On lui demandait ce que c’était :
Linda est l’une des artistes invitées à se produire pendant le concert. Chanteuse de gorge, la femme de 22 ans a chanté avec Akinisie Sivuarapik dans la pièce Chaakapesh qui se veut « une oeuvre collaborative, une collaboration vivante », précise Kent Nagano.
L’émotion du direct
Le concert va débuter dans quelques instants. Les gens arrivent en véhicules à quatre roues motrices, à pied, en famille. Dans une petite salle, au milieu de cartons et d’un escabeau, les violonistes sortent leurs instruments et jouent quelques notes. Kent Nagano court à gauche et à droite.
C’est l’heure. Le maestro invite ses musiciens à avancer, et les voilà, en queue de pie, sur scène, le sourire aux lèvres. Les applaudissements fusent.
Les enfants se lèvent, courent. Un chien essaie d’entrer. On est loin du calme de la Maison symphonique de Montréal. Alors que quelques personnes s’inquiètent de ce brouhaha, que des parents tentent de tenir les enfants, Kent Nagano savoure ce moment « d’émotion complètement libre ».
Il s’imagine du temps de Mozart ou de Beethoven, quand il y avait « cette sorte de réflexion directe de la communauté » et « d’expérimenter cette émotion crue, cet enthousiasme sans frein, c’est quelque chose à sentir », explique-t-il.
Le Mozart et le Prokofiev sont interprétés, puis vient le tour de Chaakapesh. La musique commence, Akinisie narre en inuktitut.
Linda Kowcharlie n’en perd pas une miette. « Pour les locaux, ça donne plus de sens d’appartenance quand un orchestre aussi réputé emprunte notre langue. Il y a plus de connexion. »
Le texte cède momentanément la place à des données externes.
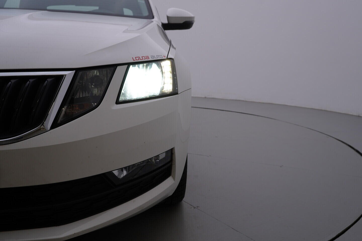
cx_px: 181
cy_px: 120
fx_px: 362
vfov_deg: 36.9
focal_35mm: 36
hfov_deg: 53.1
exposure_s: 1/160
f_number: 5.6
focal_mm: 24
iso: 125
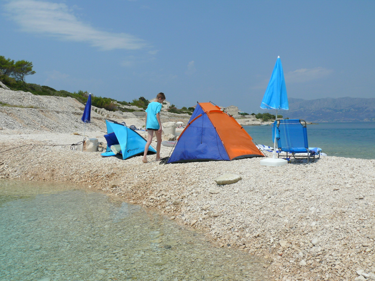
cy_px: 140
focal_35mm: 35
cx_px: 188
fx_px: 379
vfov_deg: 40.7
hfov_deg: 52.6
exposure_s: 1/400
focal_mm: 7.4
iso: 100
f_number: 5.6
Dans la salle, un enfant observe le ténor et le baryton et les imite, la main sur le cœur. Fin du concert. Tonnerre d’applaudissements. Les gens debout. La magie a opéré. Linda a trouvé le moment très puissant. Ici et là, on salue le fait d’avoir fait participer des personnes inuites des localités, d’être venus, d’avoir joué pour eux quelque chose de différent.
Après le concert, tout le monde se mélange dans la salle. Une aînée fait signer un papier à Kent Nagano, puis dit avoir quelque chose pour lui qu’elle a confectionné. « Et tant pis si ce n’est pas votre taille », rigole-t-elle. Elle sort de son sac un nassaq, bonnet inuit, blanc et bleu avec l’inscription Québec et Salluit.
Kent Nagano l’enfile et s’écrie : « Merveilleux! Merci! » les bras en l’air. Le temps pour la dame de se glisser dans ses bras.